PROVIDED DATA START

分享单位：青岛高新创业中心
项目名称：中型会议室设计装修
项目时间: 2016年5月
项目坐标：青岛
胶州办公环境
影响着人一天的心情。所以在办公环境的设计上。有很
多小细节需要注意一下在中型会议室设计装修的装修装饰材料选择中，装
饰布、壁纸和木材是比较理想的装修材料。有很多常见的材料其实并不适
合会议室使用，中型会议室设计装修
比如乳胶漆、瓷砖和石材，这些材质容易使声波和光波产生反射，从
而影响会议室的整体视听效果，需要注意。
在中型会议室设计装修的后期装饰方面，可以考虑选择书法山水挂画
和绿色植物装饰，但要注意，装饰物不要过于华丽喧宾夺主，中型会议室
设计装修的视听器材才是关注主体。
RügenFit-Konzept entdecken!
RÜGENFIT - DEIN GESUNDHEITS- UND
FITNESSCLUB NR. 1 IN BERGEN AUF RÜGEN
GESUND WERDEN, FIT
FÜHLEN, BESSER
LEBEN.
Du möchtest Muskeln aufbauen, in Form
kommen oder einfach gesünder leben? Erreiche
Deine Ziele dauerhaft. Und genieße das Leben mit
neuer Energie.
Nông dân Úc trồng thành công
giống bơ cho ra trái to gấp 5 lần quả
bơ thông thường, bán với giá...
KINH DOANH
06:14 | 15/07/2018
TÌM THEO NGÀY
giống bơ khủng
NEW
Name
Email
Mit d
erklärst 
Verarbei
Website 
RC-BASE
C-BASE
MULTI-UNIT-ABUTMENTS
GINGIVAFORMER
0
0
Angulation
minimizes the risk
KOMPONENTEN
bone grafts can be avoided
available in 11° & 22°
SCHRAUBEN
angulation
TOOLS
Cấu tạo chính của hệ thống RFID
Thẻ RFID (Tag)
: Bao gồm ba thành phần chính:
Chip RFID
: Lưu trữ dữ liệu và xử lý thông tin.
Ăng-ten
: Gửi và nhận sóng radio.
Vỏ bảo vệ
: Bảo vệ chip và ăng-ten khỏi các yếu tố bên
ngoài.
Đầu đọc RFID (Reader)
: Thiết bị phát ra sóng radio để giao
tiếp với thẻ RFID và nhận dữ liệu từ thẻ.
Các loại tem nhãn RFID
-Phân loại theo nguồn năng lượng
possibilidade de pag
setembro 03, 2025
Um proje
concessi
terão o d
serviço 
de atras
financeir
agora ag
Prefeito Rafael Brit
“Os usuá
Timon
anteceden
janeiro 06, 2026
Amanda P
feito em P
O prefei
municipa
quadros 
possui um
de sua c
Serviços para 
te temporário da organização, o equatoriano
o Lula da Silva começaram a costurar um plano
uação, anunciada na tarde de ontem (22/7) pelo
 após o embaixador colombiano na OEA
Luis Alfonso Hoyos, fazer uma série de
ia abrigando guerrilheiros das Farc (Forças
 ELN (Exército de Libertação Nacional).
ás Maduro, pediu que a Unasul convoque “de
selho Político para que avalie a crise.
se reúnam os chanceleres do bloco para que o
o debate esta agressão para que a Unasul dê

PROVIDED DATA END

*WORK TO BE COMPLETED*. Copy out every line of the entries above without changing a single character.

*THE COMPLETED TASK*.
分享单位：青岛高新创业中心
项目名称：中型会议室设计装修
项目时间: 2016年5月
项目坐标：青岛
胶州办公环境
影响着人一天的心情。所以在办公环境的设计上。有很
多小细节需要注意一下在中型会议室设计装修的装修装饰材料选择中，装
饰布、壁纸和木材是比较理想的装修材料。有很多常见的材料其实并不适
合会议室使用，中型会议室设计装修
比如乳胶漆、瓷砖和石材，这些材质容易使声波和光波产生反射，从
而影响会议室的整体视听效果，需要注意。
在中型会议室设计装修的后期装饰方面，可以考虑选择书法山水挂画
和绿色植物装饰，但要注意，装饰物不要过于华丽喧宾夺主，中型会议室
设计装修的视听器材才是关注主体。
RügenFit-Konzept entdecken!
RÜGENFIT - DEIN GESUNDHEITS- UND
FITNESSCLUB NR. 1 IN BERGEN AUF RÜGEN
GESUND WERDEN, FIT
FÜHLEN, BESSER
LEBEN.
Du möchtest Muskeln aufbauen, in Form
kommen oder einfach gesünder leben? Erreiche
Deine Ziele dauerhaft. Und genieße das Leben mit
neuer Energie.
Nông dân Úc trồng thành công
giống bơ cho ra trái to gấp 5 lần quả
bơ thông thường, bán với giá...
KINH DOANH
06:14 | 15/07/2018
TÌM THEO NGÀY
giống bơ khủng
NEW
Name
Email
Mit d
erklärst 
Verarbei
Website 
RC-BASE
C-BASE
MULTI-UNIT-ABUTMENTS
GINGIVAFORMER
0
0
Angulation
minimizes the risk
KOMPONENTEN
bone grafts can be avoided
available in 11° & 22°
SCHRAUBEN
angulation
TOOLS
Cấu tạo chính của hệ thống RFID
Thẻ RFID (Tag)
: Bao gồm ba thành phần chính:
Chip RFID
: Lưu trữ dữ liệu và xử lý thông tin.
Ăng-ten
: Gửi và nhận sóng radio.
Vỏ bảo vệ
: Bảo vệ chip và ăng-ten khỏi các yếu tố bên
ngoài.
Đầu đọc RFID (Reader)
: Thiết bị phát ra sóng radio để giao
tiếp với thẻ RFID và nhận dữ liệu từ thẻ.
Các loại tem nhãn RFID
-Phân loại theo nguồn năng lượng
possibilidade de pag
setembro 03, 2025
Um proje
concessi
terão o d
serviço 
de atras
financeir
agora ag
Prefeito Rafael Brit
“Os usuá
Timon
anteceden
janeiro 06, 2026
Amanda P
feito em P
O prefei
municipa
quadros 
possui um
de sua c
Serviços para 
te temporário da organização, o equatoriano
o Lula da Silva começaram a costurar um plano
uação, anunciada na tarde de ontem (22/7) pelo
 após o embaixador colombiano na OEA
Luis Alfonso Hoyos, fazer uma série de
ia abrigando guerrilheiros das Farc (Forças
 ELN (Exército de Libertação Nacional).
ás Maduro, pediu que a Unasul convoque “de
selho Político para que avalie a crise.
se reúnam os chanceleres do bloco para que o
o debate esta agressão para que a Unasul dê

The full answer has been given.